Actually whne talking about the stopping power of firearms it's referring to the system shock caused by the sudden displacement of tissue. A bullet can do quite a bit of damage & shock.
Now when you look at a large, leathal melee weapon such as a longsword. The actualy amount of tissue damaged by a blade passing through a human is substantially more than that of a bullet. The speed of the sword does not cause the massive displacement but the volume of damage the sword causes can generally be considered enough to make up for the lack of the shock.
Also to consider, a slashing weapon (like a falchion) can cause a would several inches deep, running the length of the slash. If this slash is left to right, running across the midsection of a human, this can easily be enough to partialy disembowl the victim.
Now look at a hollow tip round. It's designed to break apart & cause massive damage throughout the area it strikes,this is where you get the examples of a small entry wound yet a massive exit wound.
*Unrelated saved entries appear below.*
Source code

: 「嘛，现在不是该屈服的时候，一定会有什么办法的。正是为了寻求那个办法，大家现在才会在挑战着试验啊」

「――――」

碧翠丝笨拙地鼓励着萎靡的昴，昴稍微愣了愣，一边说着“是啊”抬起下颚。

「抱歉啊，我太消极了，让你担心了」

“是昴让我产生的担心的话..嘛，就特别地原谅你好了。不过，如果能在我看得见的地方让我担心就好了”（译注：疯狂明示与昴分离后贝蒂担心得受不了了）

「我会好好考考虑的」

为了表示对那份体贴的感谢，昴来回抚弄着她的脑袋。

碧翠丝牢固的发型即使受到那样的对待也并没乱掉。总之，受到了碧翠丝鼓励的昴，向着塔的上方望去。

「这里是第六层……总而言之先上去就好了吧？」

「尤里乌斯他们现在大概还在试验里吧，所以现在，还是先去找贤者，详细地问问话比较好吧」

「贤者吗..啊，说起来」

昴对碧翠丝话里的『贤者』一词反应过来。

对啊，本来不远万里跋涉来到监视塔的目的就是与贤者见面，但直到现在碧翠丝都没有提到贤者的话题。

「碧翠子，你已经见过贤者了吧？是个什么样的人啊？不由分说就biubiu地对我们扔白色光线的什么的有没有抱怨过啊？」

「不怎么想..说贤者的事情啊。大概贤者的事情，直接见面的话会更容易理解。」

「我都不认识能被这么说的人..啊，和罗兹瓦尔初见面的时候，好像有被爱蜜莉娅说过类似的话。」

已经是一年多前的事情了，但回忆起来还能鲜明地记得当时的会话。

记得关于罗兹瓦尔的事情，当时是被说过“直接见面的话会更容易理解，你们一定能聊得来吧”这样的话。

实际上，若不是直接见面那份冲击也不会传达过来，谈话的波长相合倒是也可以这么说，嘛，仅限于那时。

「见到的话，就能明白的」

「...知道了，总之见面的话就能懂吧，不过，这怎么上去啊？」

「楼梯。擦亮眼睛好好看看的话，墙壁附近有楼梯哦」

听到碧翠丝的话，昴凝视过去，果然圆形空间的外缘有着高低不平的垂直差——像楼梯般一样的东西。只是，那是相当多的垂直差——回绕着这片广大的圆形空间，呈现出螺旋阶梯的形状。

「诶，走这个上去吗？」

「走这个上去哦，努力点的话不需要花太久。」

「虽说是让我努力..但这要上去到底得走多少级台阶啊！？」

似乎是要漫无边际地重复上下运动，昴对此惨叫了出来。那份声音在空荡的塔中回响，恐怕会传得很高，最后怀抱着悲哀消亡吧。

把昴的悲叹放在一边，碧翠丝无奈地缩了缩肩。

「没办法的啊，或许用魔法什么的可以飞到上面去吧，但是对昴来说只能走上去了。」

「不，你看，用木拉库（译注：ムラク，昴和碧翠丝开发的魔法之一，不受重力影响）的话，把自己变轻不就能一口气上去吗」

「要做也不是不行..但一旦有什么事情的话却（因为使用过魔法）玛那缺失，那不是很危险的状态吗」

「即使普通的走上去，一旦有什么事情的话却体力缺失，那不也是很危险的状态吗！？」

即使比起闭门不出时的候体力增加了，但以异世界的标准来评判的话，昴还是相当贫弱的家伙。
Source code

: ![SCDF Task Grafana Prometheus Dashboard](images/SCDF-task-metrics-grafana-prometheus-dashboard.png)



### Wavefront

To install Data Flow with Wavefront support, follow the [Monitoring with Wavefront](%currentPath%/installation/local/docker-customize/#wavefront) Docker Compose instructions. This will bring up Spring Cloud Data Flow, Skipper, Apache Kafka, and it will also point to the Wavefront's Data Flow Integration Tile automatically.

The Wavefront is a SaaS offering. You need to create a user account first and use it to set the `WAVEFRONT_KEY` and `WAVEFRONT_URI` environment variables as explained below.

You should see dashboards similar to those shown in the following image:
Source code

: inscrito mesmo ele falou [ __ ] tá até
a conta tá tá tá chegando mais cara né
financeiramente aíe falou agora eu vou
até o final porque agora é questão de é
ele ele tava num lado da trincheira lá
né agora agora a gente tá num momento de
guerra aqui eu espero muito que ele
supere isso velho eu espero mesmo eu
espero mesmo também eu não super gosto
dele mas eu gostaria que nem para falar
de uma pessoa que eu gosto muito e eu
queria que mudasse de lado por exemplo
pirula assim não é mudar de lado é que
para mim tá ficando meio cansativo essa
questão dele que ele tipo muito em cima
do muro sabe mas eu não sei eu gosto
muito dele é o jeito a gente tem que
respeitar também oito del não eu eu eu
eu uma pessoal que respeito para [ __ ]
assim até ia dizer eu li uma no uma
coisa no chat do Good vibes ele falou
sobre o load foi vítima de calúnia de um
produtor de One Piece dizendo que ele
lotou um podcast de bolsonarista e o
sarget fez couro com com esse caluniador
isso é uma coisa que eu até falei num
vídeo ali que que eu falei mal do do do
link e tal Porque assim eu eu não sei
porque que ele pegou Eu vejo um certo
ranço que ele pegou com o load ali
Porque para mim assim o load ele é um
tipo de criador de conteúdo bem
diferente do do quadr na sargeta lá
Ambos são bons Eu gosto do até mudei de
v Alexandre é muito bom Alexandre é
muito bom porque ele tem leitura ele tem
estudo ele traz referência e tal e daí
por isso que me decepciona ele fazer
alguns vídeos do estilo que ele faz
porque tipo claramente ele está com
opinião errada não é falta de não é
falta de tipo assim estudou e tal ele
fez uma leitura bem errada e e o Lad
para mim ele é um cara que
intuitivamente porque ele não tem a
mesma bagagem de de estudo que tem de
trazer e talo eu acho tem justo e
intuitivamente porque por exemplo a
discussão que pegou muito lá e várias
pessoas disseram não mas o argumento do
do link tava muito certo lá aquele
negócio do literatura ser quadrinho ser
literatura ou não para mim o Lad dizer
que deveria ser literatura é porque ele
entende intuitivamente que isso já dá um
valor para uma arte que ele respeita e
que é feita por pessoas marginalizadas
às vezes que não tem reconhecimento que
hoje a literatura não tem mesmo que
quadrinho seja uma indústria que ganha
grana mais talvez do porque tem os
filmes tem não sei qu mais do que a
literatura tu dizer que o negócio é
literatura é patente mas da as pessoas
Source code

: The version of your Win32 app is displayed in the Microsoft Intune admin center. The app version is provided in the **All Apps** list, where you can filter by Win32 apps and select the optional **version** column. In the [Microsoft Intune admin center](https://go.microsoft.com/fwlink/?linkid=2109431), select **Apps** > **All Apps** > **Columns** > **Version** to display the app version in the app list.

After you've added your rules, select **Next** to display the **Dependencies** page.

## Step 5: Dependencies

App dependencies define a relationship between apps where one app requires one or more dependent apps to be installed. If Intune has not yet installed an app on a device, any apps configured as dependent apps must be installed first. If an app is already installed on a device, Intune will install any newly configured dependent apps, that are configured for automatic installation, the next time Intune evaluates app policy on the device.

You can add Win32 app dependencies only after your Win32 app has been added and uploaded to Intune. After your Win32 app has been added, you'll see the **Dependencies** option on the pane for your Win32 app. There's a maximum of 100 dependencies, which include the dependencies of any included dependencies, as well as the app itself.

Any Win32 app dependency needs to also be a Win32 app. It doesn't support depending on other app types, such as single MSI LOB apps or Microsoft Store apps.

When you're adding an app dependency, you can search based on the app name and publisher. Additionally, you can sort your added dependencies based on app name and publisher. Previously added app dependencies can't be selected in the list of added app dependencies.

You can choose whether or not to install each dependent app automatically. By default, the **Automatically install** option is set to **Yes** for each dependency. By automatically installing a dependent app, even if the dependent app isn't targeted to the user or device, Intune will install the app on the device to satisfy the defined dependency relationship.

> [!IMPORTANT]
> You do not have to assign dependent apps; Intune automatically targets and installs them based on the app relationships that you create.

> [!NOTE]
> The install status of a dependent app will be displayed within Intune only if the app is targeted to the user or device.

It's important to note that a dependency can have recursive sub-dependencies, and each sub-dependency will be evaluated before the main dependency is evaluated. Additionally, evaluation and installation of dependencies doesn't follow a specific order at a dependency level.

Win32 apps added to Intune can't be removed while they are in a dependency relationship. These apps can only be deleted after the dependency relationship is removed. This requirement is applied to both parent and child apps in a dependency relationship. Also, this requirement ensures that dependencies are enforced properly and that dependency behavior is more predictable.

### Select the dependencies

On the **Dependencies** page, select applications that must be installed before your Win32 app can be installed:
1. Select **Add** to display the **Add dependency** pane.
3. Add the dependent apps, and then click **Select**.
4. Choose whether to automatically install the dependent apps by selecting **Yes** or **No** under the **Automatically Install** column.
These are four examples of what mardern firearms & archaic melee weapons are capable of. If you notice, each has an amazing ability to destroy the human body. Each in a different way. But I feel it is wrong to say that one is more or less effective than the other (modern vs archaic) at destroying tissue. The real advantage is not in the amount of damaged caused but rather in the ability to cause it a great range.
Now: You throw in automatic weapons & the modern firearm will always be more leathal in that for every slash or stab of a sword, you can fire multiple rounds, with higher rates of fire proving even more leathal (mini-guns anyone??)